--- Document passage Enclosed Below ---
Creating Value in Multi-Ethnic Food Detection Systems


Being able to detect food in images with Artificial Intelligence opens up a lot of potential value for food delivery services and social network services.

However, the enormous variety of foods across countries and cultures makes it difficult for data scientists to identify what users of these services find valuable in specific contexts.

I therefore set out to gain exploratory insights on where value can be created when tailoring a major image recognition framework* to a multi-ethnic production context of food in 13 countries across four continents**.


I invited people from the 13 different countries in question to share a digital meal with me over video chat. I requested them to prepare a meal they would otherwise also prepare.

During our meal, the participants told me about their meal, sent me pictures of their meal, and described the foods of their country. Through secondary research, I gained additional information on food in each country.

Finally, I ran the collected images from each participants through the image recognition frameworks and analyzed the results.

This image has an empty alt attribute; its file name is Yemen1.jpeg
Rice, Cooked Chicken, Raw Vegetables, Vegetable Sauce from Yemen


A number of insights on adding value to multi-ethnic food recognition systems were gained. I encourage data scientists working on these particular systems to:

Create more specific and relevant labels
A lot of value can be added by providing more relevant labels for the current production context. The most impact would be gained by labeling and training for: spring rolls, bagels, bottle of wine, Cuy, Kaydos, crab cakes, among others.
--- End of Enclosed Document passage ---
:: Problem set ::
1. In the article on multi-ethnic food detection, rewrite the paragraph beginning "During our meal, the participants told me" as a short bulleted list that keeps its main facts.
2. According to the article on multi-ethnic food detection, why did the author set out to gain exploratory insights on where value can be created? Answer in one to three sentences.
3. Extend the article on multi-ethnic food detection, picking up right after its final sentence.
--- Data section Enclosed Below ---
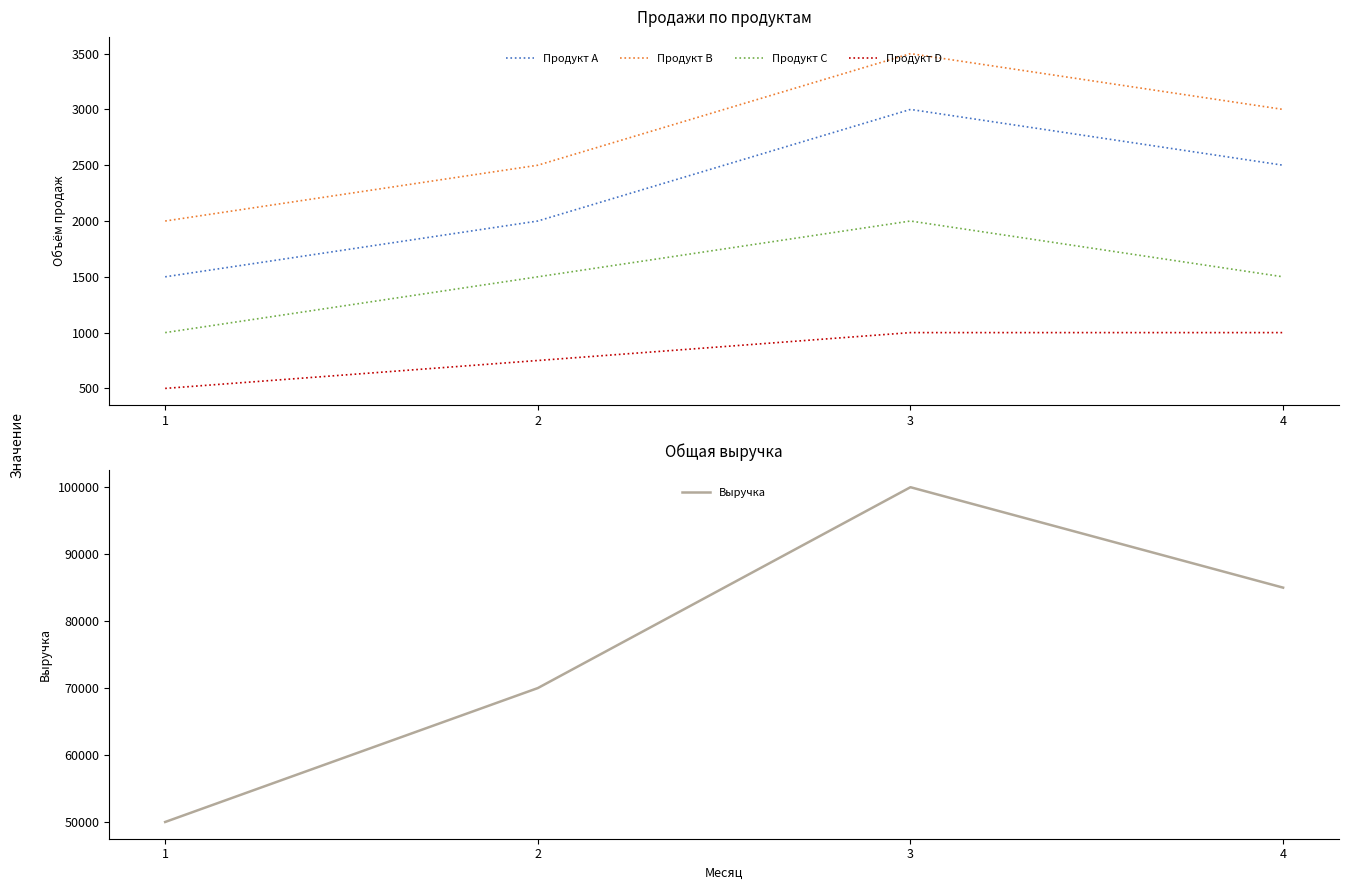

What is the greatest value displayed?

100000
--- End of Enclosed Data section ---
:: Task-by-task results ::
1.
- Participants talked about their meal.
- They sent pictures of it.
- They described the foods of their country.
- Secondary research supplied more information on food in each country.

2. The huge variety of foods across countries and cultures makes it hard for data scientists to identify what users of food delivery and social network services find valuable in specific contexts. The author sought exploratory insights to address that difficulty.

3.
Address visual misrepresentations
Though completely different dishes, some look visually so similar they confuse the current recognition systems. A lot of user value is to be gained by improving performance between visually similar dishes, for instance:

  • Spring rolls should be distinguishable from sausages.
  • Rice, Kaydos and Crab cakes should be distinguishable from ice cream.
  • Sliced melon should be distinguishable from bananas.
  • Rice should be distinguishable from oatmeal.
  • Cuy should be distinguishable from pizza.
  • And more.

Address cultural misrepresentations
On the other hand, some dishes are similar, but come from culturally sensitive contexts. My research indicates that negative attitudes could arise when predictions fail to acknowledge different cultural contexts. For instance:

  • Thali (Indian serving plate) in an image should not skew Yemeni food results towards Indian food results.
  • A roti should be distinguishable from a tortilla or pita.
  • Frittata should be distinguishable from a pizza.
  • Minestrone should be distinguishable from a curry.
  • Chopsticks should be as recognizable as forks and spoons.
  • And more.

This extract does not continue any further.